The Ospedali's all-female musical ensembles - called cori - originated in the middle of the sixteenth century. The cori first performed music only for religious functions, and all music was taught either by current residents of the institutions who were already musically proficient or by hired church musicians (nuns or priests). During this time, the training in music was only meant to strengthen the liturgical services.
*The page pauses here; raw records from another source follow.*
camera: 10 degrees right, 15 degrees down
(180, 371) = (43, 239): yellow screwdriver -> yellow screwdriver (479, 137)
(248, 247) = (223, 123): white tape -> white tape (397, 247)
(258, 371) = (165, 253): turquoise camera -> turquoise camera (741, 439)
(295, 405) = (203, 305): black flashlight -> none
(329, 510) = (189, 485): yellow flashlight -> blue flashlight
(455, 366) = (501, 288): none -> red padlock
Additionally, the figlie del coro were always required to perform in raised galleries, which had grating that hid the musicians from the eyes of the audience.
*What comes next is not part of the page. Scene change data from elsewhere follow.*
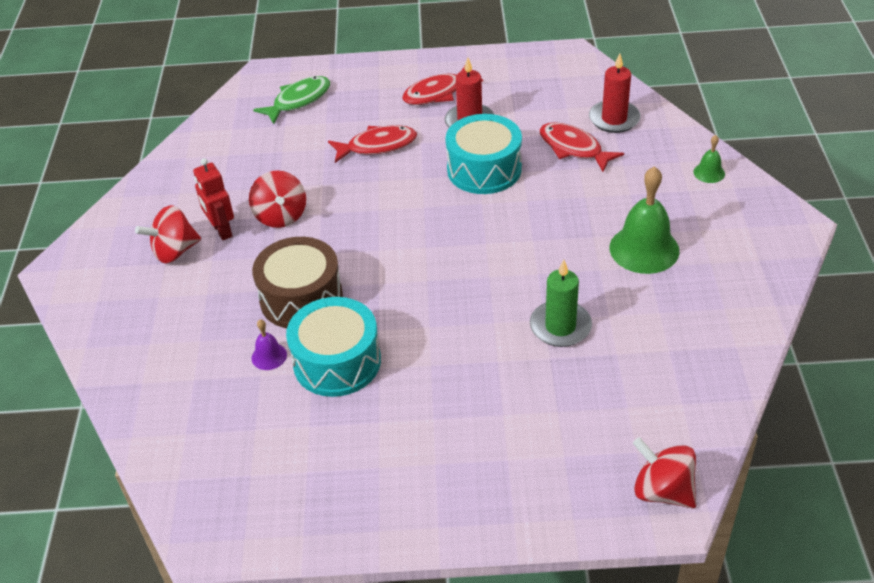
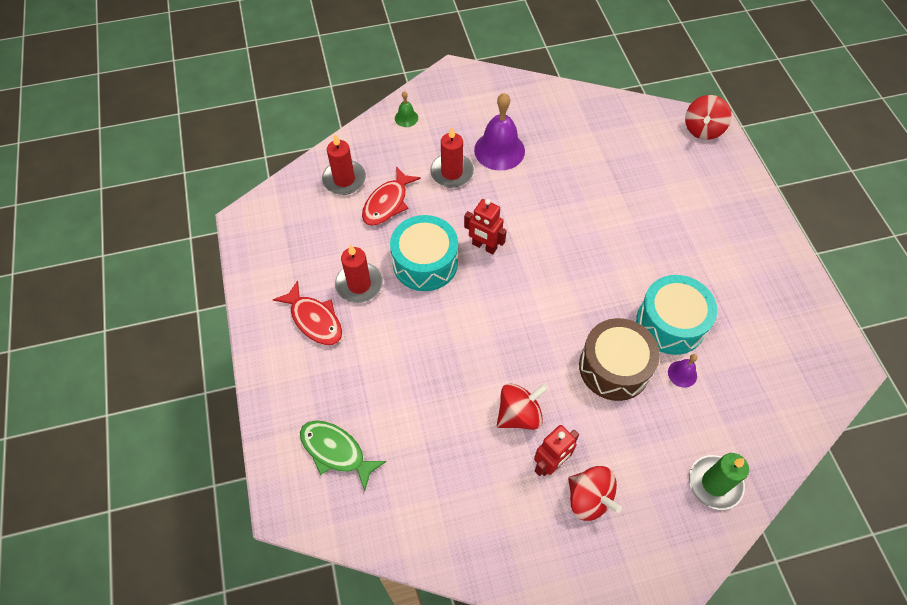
camera: 105 degrees left, 15 degrees up
(377, 146) = (404, 355): red fish -> none
(494, 217) = (484, 246): none -> red robot
(560, 326) = (590, 190): green candle -> green candle (714, 483)
(612, 202) = (451, 172): none -> red candle
(644, 249) = (499, 150): green bell -> purple bell

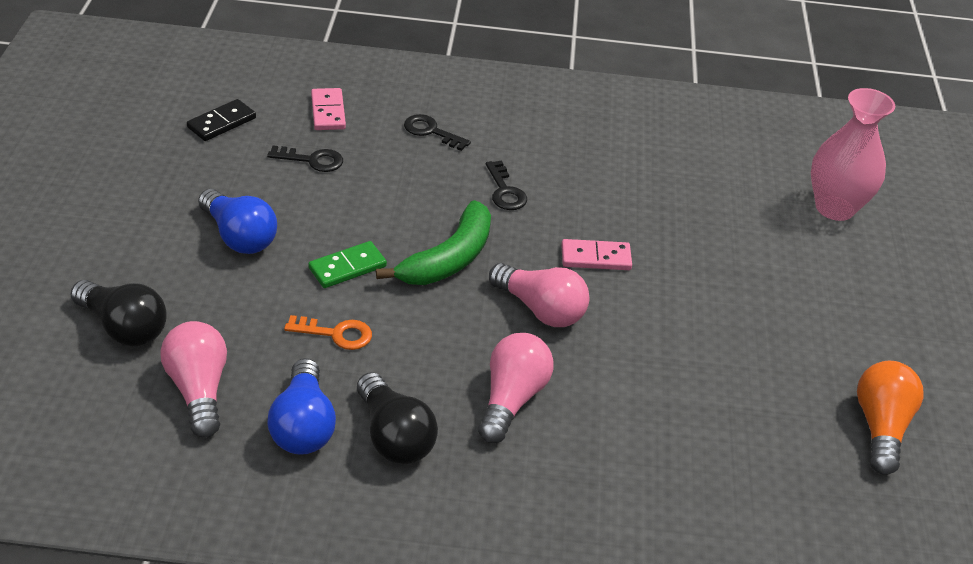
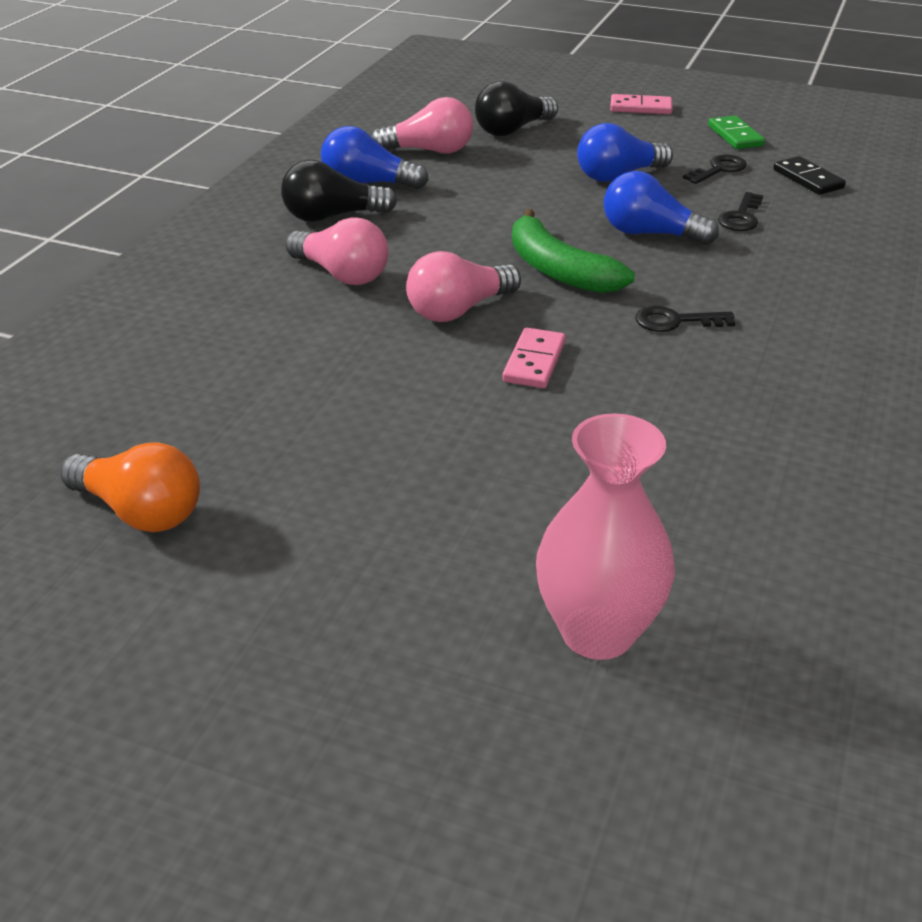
camera: 110 degrees right, 5 degrees down
(328, 112) = (837, 233): pink domino -> pink domino (640, 108)
(336, 334) = (469, 205): orange key -> none
(347, 267) = (559, 218): green domino -> green domino (735, 136)
(362, 210) = (650, 234): none -> blue light bulb
(431, 131) = (802, 290): black key -> black key (719, 169)

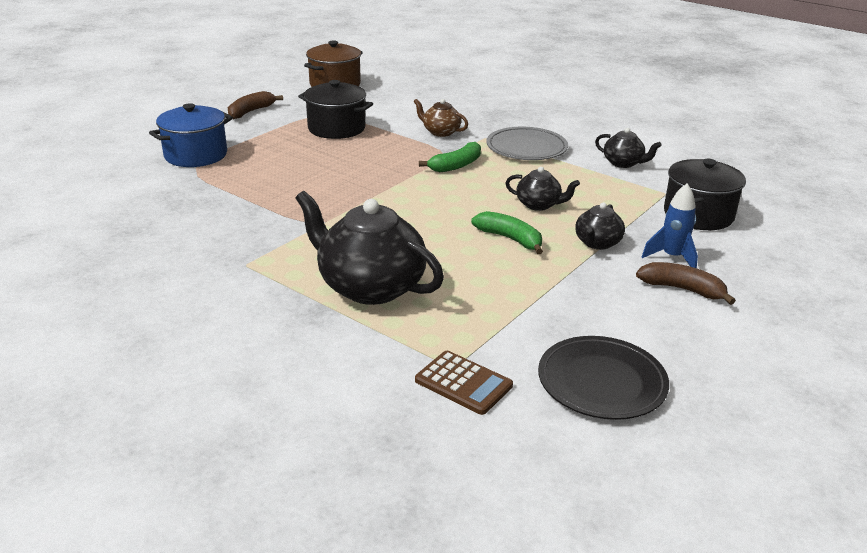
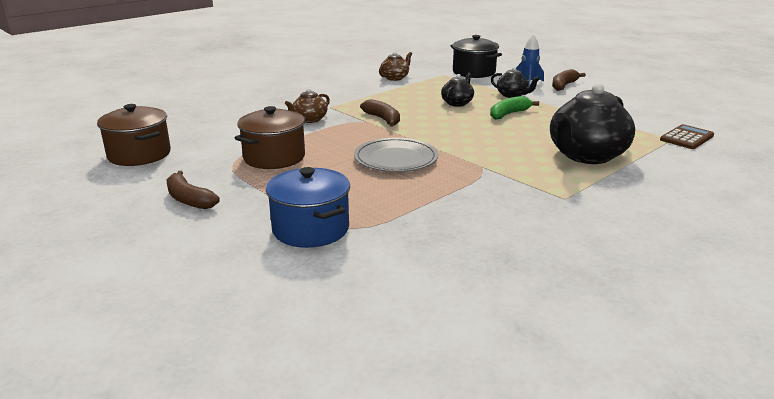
camera: 80 degrees left, 5 degrees down
(336, 128) = (274, 157): black pot -> brown pot
(456, 165) = (383, 119): green banana -> brown banana
(526, 148) = (357, 97): grey plate -> grey plate (396, 159)
(601, 382) = (665, 110): black plate -> none
(623, 163) = (395, 78): black teapot -> brown teapot

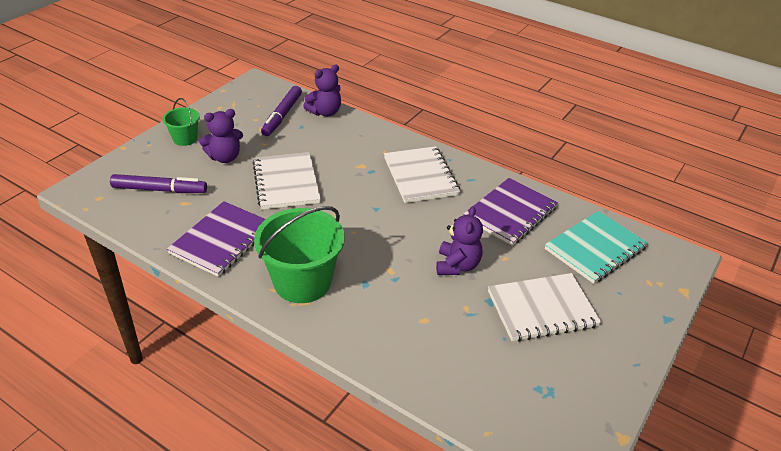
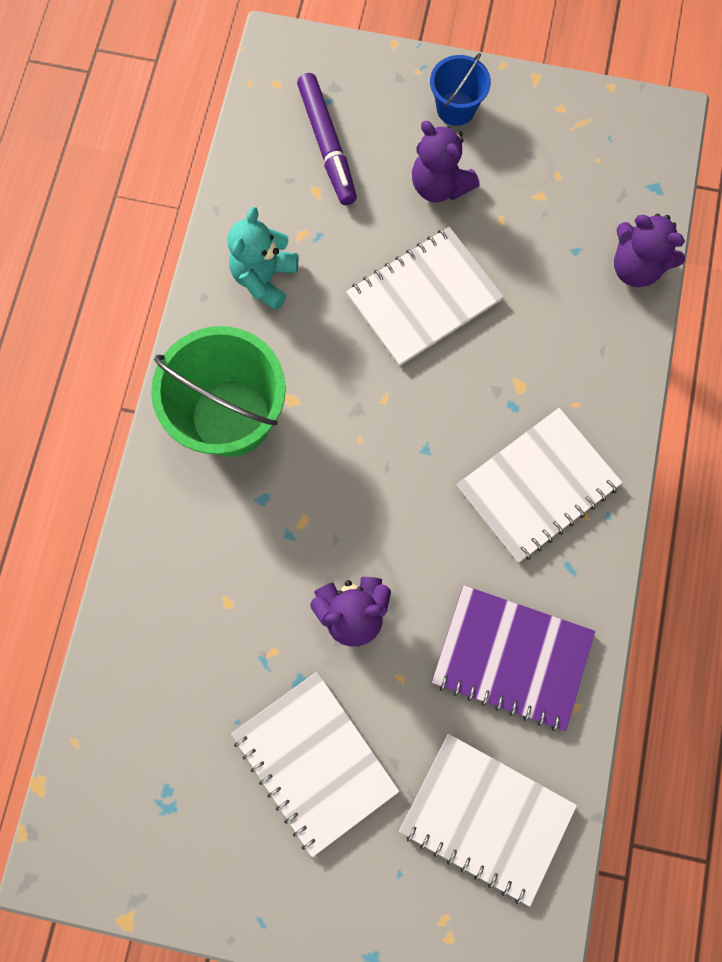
camera: 70 degrees right, 35 degrees up
(185, 139) = (456, 108): green bucket -> blue bucket
(221, 240) = (264, 278): purple notebook -> turquoise teddy bear
(282, 115) = (590, 209): purple marker -> none
(595, 248) = (486, 817): turquoise notebook -> white notebook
By mid-seventeenth century, however, the Ospedali governors realized the economic potential of the cori, and they began to hire many professional external musicians and composers to teach performance practice, sight singing, ear training, music theory, and instrumental techniques. The higher-quality musical training yielded larger donations from patrons and visitors. Many of the figlie del coro would stay at the Ospedali for their whole lives, passing their musical knowledge and experience to younger residents, creating a continuing tradition of musical excellence for women in Venice.
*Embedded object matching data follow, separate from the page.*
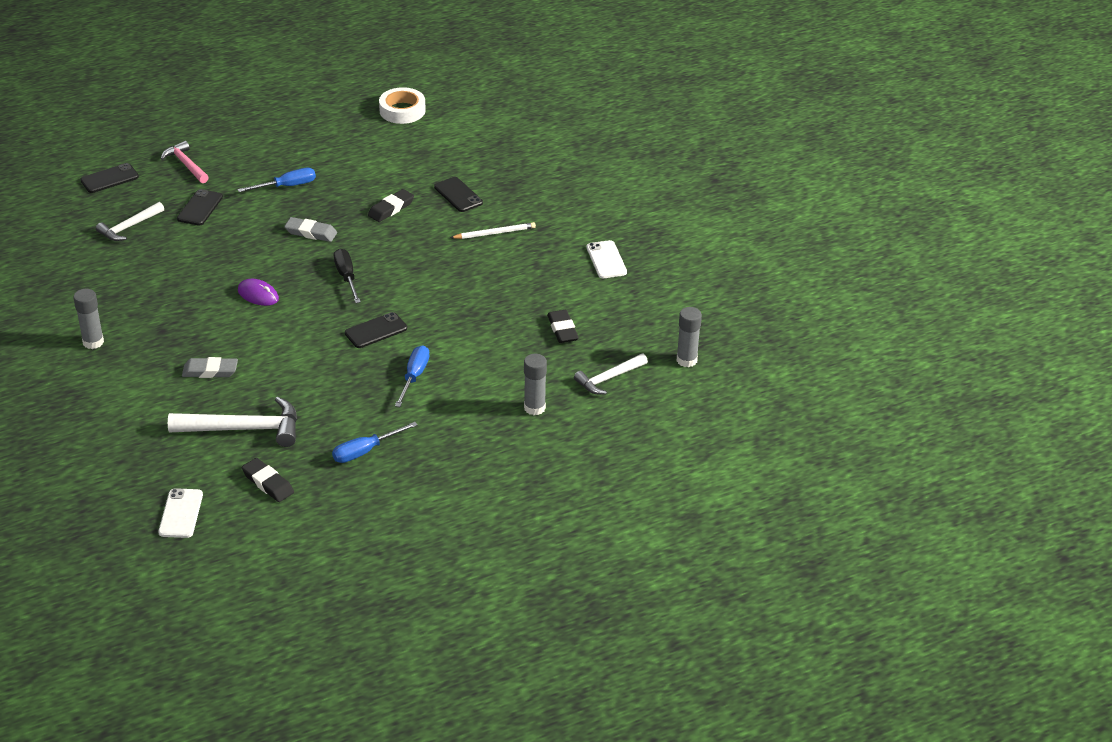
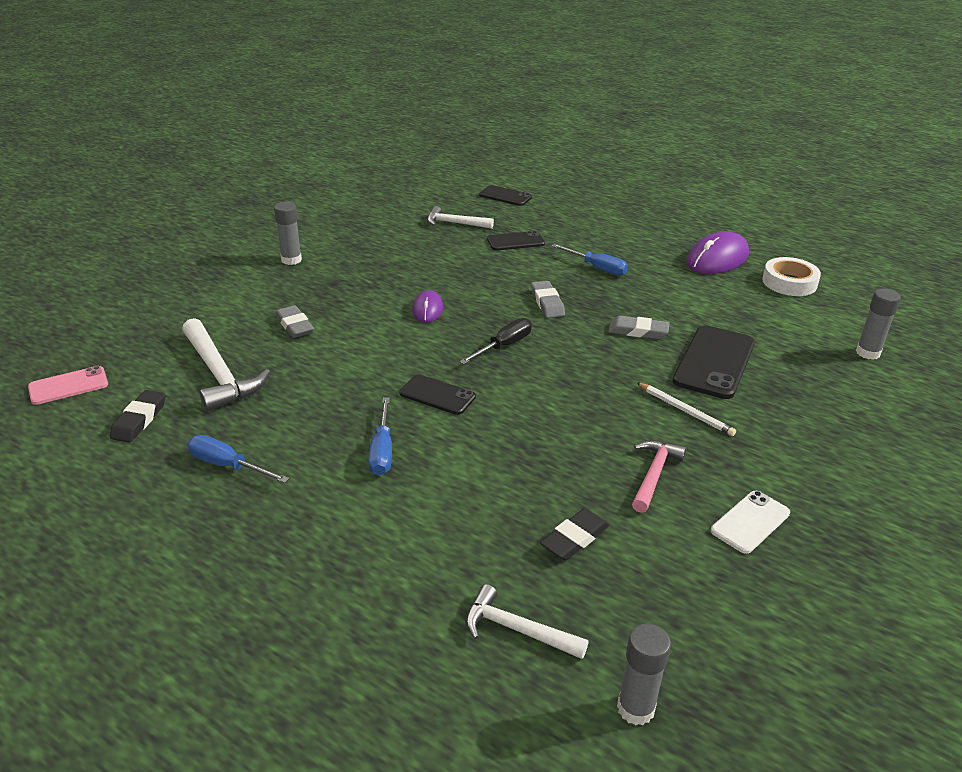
camera: 60 degrees right, 5 degrees down
(181, 513) = (68, 386): white phone -> pink phone
(186, 164) = (563, 217): pink hammer -> pink hammer (654, 475)
(337, 124) = (717, 259): none -> purple mouse
(391, 209) = (638, 331): black eraser -> grey eraser
(414, 377) = (382, 451): blue screwdriver -> blue screwdriver turned 105 degrees clockwise
(458, 195) = (714, 362): black phone -> black phone, size x1.69
(534, 408) = (399, 577): grey glue stick -> grey glue stick (868, 353)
The Ospedali reached their pinnacle between 1720-80: the musical ensembles grew in number, and the governors hired even more instrumental teachers and composers. By the middle of the eighteenth century, the Ospedali Grandi had mostly moved away from having older figlie del coro teach beginning students. Instead, they adopted the master and pupil system of education: master teachers, who already held successful reputations, composed for the Ospedali and trained the figlie. Hiring the most famous composers became essential to attracting larger and wealthier audiences. A few special visitors also gained permission from the governors to view and listen to the women perform behind the grates.

Due to the financial instability in Venice at the end of the eighteenth century, however, the Ospedali fell into bankruptcy. The Derelitti closed in 1791, followed by the Medicanti in 1795. After Napoleon’s invasion of Venice in 1797, all musical activities at the Ospedali were reduced. The Incurabili closed in 1805, leaving only the Pietà’s musical activity to survive Napoleon’s government takeover. The Pietà’s last known musical composition was performed in 1840.

== Composers and Teachers ==
- Giovanni Rovetta (1596–1668)
- Giovanni Legrenzi (1626–1690)
- Carlo Grossi (1634–1688)
- Giovanni Domenico Partenio (before 1650–1701)
- Carlo Francesco Pollarolo (c. 1653–1723)
- Francesco Gasparini (1661–1727)
- Antonio Lotti (1667–1740)
- Giovanni Porta (c. 1675–1755)
- Antonio Vivaldi (1678–1741)
- Nicola Porpora (1686–1768)
- Johann Adolf Hasse (1699–1783)
- Andrea Bernasconi (1706–1784)
- Baldassare Galuppi (1706–1785)
- Gaetano Latilla (1711–1788)
- Niccolò Jommelli (1714–1774)
- Ferdinando Bertoni (1725–1813)
- Tommaso Traetta (1727–1779)
- Pasquale Anfossi (1727–1797)
- Bonaventura Furlanetto (1738–1817)
- Domenico Cimarosa (1749–1801)

== Sources ==
- Arnold, Denis. “Music at the Ospedali.” Journal of the Royal Musical Association 113, no. 2 (1988).
- Berdes, Jane L. Women Musicians of Venice: Musical Foundations 1525-1855. Oxford: Clarendon Press, 1993.
- Berdes, Jane L. and Joan Whittemore. Guide to Ospedali Research. New York: Pendragon Press, 2012.
- Gillio, Pier Giuseppe. L'Attività musicale negli Ospedali di Venezia nel Settecento. Florence: Olschki, 2006.
- Giron-Panel, Caroline. Musique et musiciennes à Venise : histoire sociale des ospedali. Rome: École française de Rome, 2015.
- Selfridge-Field, Eleanor. Venetian Instrumental Music from Gabrieli to Vivaldi. New York: Courier Dover Publications, 1994.
- Tonelli, Vanessa. "Le Figlie di Coro: Women's Musical Education and Performance at the Venetian Ospedali Maggiori, 1660-1740." PhD Dissertation. Northwestern University, 2022.
- Tonelli, Vanessa. "Women and Music in the Venetian Ospedali." Master's Thesis. Michigan State University, 2013.